Optimizing video delivery on mobile networks

Abstract

Mobile video is a key driver of lifestyle in the networked age. Reconciling demanding video applications with scarce wireless spectrum, however, is no easy task for network researchers and operators. Traditional mobile resource management techniques may interact poorly with client-driven control of video applications. In this thesis, I propose solutions that rethink the interactions between the client’s decisions and the network operator’s optimizations. Through mathematical models and real-world experiments, I am to achieve fair provisioning of user quality of experience (QoE) and efficient utilization of wireless resources.

A popular method for clients to improve video QoE under changing wireless conditions is by changing the video bitrate to match available bandwidth (DASH). When multiple DASH clients independently compete for resources on a shared wireless cellular link, problems arise in fairness, stability, and resource utilization. To overcome these problems, I propose a cellular resource management framework for adaptive video flows, AVIS, and validate our design on a 4G testbed.

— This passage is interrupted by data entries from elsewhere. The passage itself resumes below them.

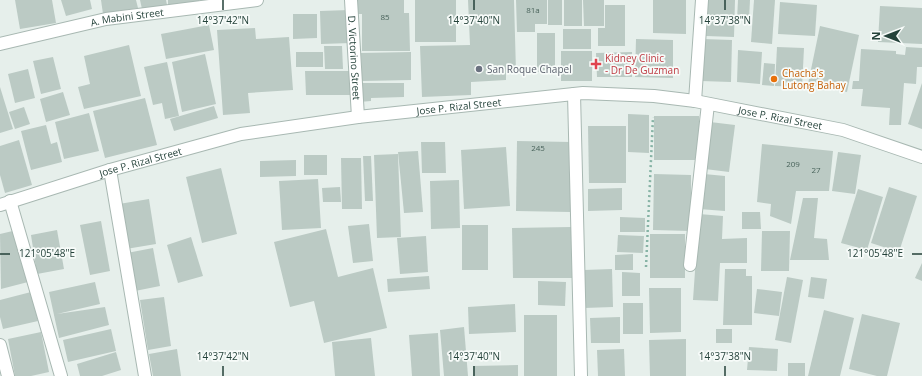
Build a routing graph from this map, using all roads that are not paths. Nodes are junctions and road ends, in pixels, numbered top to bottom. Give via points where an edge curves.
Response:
1 (257, 0) edge
2 (351, 0) edge
3 (702, 0) edge
4 (0, 44) edge
5 (574, 94) junction
6 (695, 101) junction
7 (708, 104) junction
8 (358, 117) junction
9 (922, 157) edge
10 (110, 170) junction
11 (5, 203) edge
12 (690, 265) dead end
13 (0, 345) edge
14 (8, 376) edge
15 (61, 376) edge
16 (145, 376) edge
17 (581, 376) edge

1 - 4 street, A. Mabini Street via 106,19
2 - 8 street, D. Victorino Street
3 - 6 street
5 - 6 street, Jose P. Rizal Street via 654,96
5 - 8 street, Jose P. Rizal Street
5 - 17 street
6 - 7 street, Jose P. Rizal Street
7 - 9 street, Jose P. Rizal Street via 843,130
7 - 12 street
8 - 10 street, Jose P. Rizal Street via 241,134
10 - 11 street, Jose P. Rizal Street
10 - 16 street
11 - 15 street
13 - 14 street

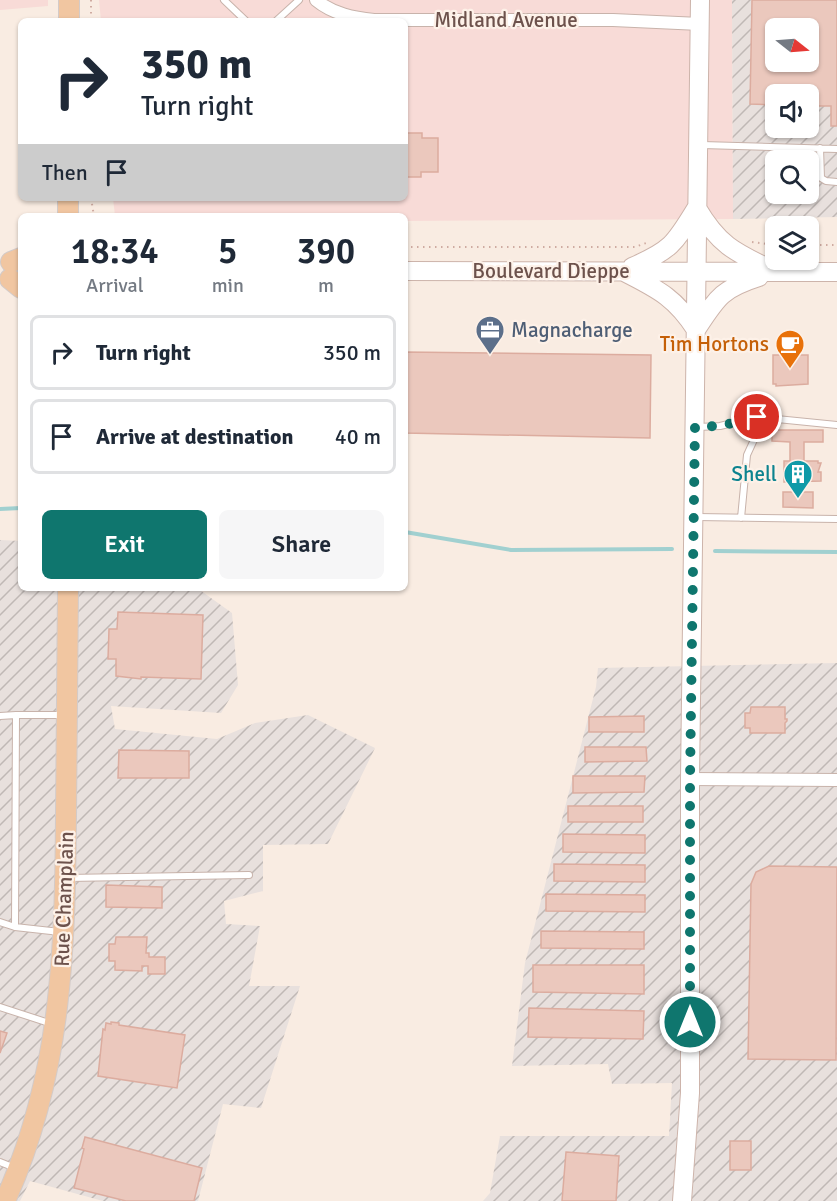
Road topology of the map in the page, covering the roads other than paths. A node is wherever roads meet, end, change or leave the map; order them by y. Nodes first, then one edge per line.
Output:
1 (69, 0) edge
2 (224, 0) edge
3 (299, 0) edge
4 (316, 0) edge
5 (700, 0) edge
6 (69, 18) edge
7 (243, 18) edge
8 (279, 18) edge
9 (351, 18) edge
10 (408, 21) edge
11 (700, 24) junction
12 (698, 145) junction
13 (820, 148) junction
14 (837, 149) edge
15 (837, 182) edge
16 (697, 207) junction
17 (408, 271) edge
18 (622, 271) junction
19 (704, 271) junction
20 (775, 272) junction
21 (837, 272) edge
22 (696, 330) junction
23 (764, 418) junction
24 (837, 425) edge
25 (695, 427) junction
26 (693, 517) junction
27 (741, 518) junction
28 (837, 519) edge
29 (68, 591) edge
30 (16, 715) junction
31 (67, 715) junction
32 (0, 716) edge
33 (690, 780) junction
34 (837, 780) edge
35 (249, 875) dead end
36 (66, 878) junction
37 (0, 922) edge
38 (15, 927) junction
39 (65, 932) junction
40 (0, 1007) edge
41 (55, 1025) junction
42 (0, 1162) edge
43 (19, 1169) junction
44 (4, 1201) edge
45 (682, 1201) edge

1 - 6 main road
2 - 7 lane
3 - 8 lane
4 - 9 street, Midland Avenue
5 - 11 street
10 - 11 street, Midland Avenue
11 - 12 street
12 - 13 lane
12 - 16 street
13 - 14 lane
13 - 15 lane
16 - 18 street
16 - 19 street
16 - 20 street
17 - 18 street, Boulevard Dieppe
18 - 19 street, Boulevard Dieppe
18 - 22 street
19 - 20 street, Boulevard Dieppe
19 - 22 street
20 - 21 street, Boulevard Dieppe
20 - 22 street
22 - 25 street
23 - 24 lane
23 - 25 lane
23 - 27 lane
25 - 26 street
26 - 27 lane
26 - 33 street
27 - 28 lane
29 - 31 main road, Rue Champlain
30 - 31 lane
30 - 32 lane
30 - 38 lane
31 - 36 main road, Rue Champlain
33 - 34 street
33 - 45 street
35 - 36 lane
36 - 39 main road, Rue Champlain
37 - 38 lane
38 - 39 lane
39 - 41 main road, Rue Champlain
40 - 41 lane
41 - 43 main road, Rue Champlain
42 - 43 lane
43 - 44 main road, Rue Champlain

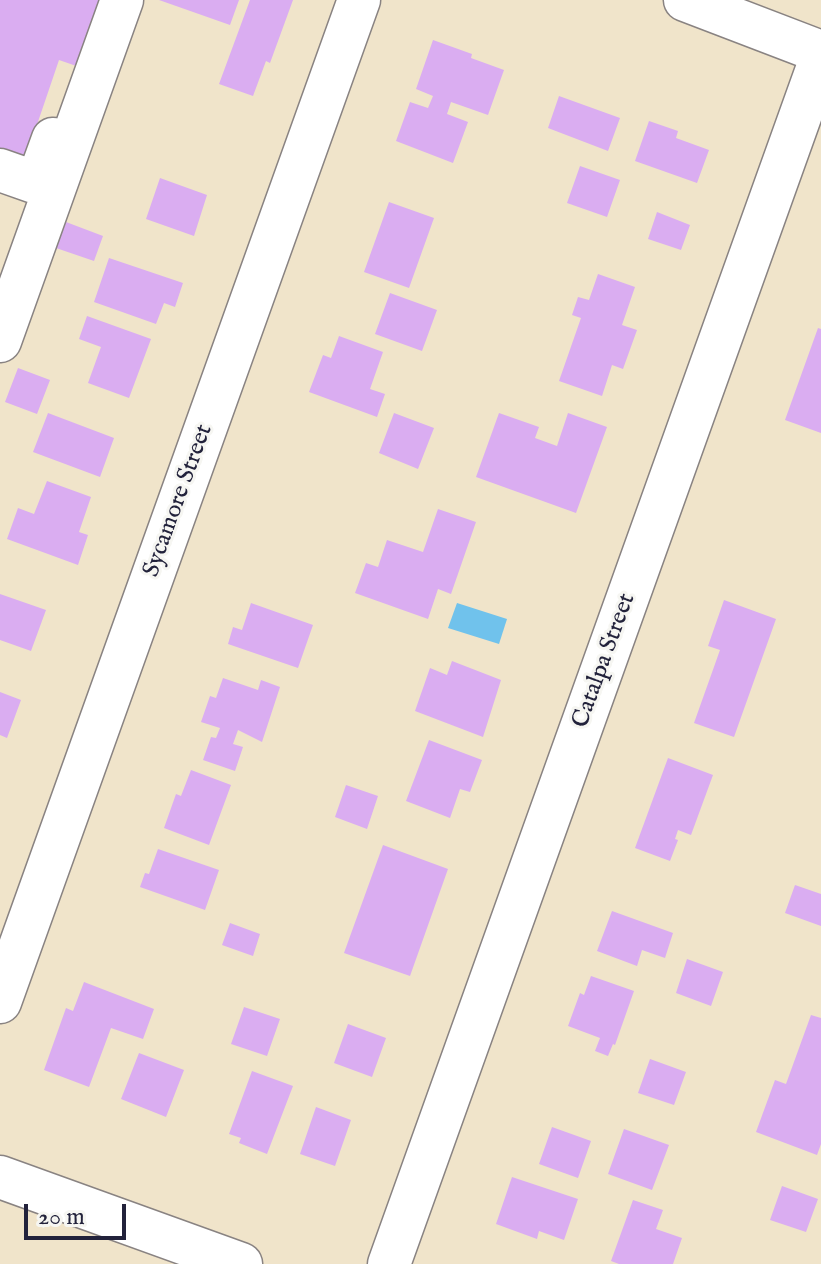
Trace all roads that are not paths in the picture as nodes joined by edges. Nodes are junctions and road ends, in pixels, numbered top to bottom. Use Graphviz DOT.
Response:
graph roads {
  1 [pos="122,0"];
  2 [pos="359,0"];
  3 [pos="685,0"];
  4 [pos="821,52"];
  5 [pos="821,58"];
  6 [pos="69,97"];
  7 [pos="0,170"];
  8 [pos="0,260"];
  9 [pos="0,284"];
  10 [pos="0,341"];
  11 [pos="0,1002"];
  12 [pos="0,1177"];
  13 [pos="241,1264"];
  14 [pos="389,1264"];
  1 -- 10 [label="street"];
  2 -- 11 [label="street, Sycamore Street"];
  3 -- 4 [label="street"];
  5 -- 14 [label="street, Catalpa Street"];
  6 -- 7 [label="street"];
  8 -- 9 [label="street"];
  12 -- 13 [label="street"];
}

Cellular multicast is another technique to improve wireless resource efficiency. However, multicast aims to deliver content at the same rate to all users, whereas different wireless users may have different physical-layer rates depending on their signal strength. My work on LTE multicast (eMBMS) explores how to optimally partition users and allocate resources to alleviate this conflict.

Finally, the vast growth of video traffic is clashing with usage-based pricing of cellular data plans imposed by network operators. Is there a way for users to stay within their monthly data quotas without suffering a noticeable degradation in video quality? QAVA is an online video adaptation system that manages this tradeoff by leveraging compressibility of different types of videos and by predicting consumer usage behavior throughout the billing cycle. I demonstrate QAVA’s efficacy using trace-driven simulations and an Android prototype.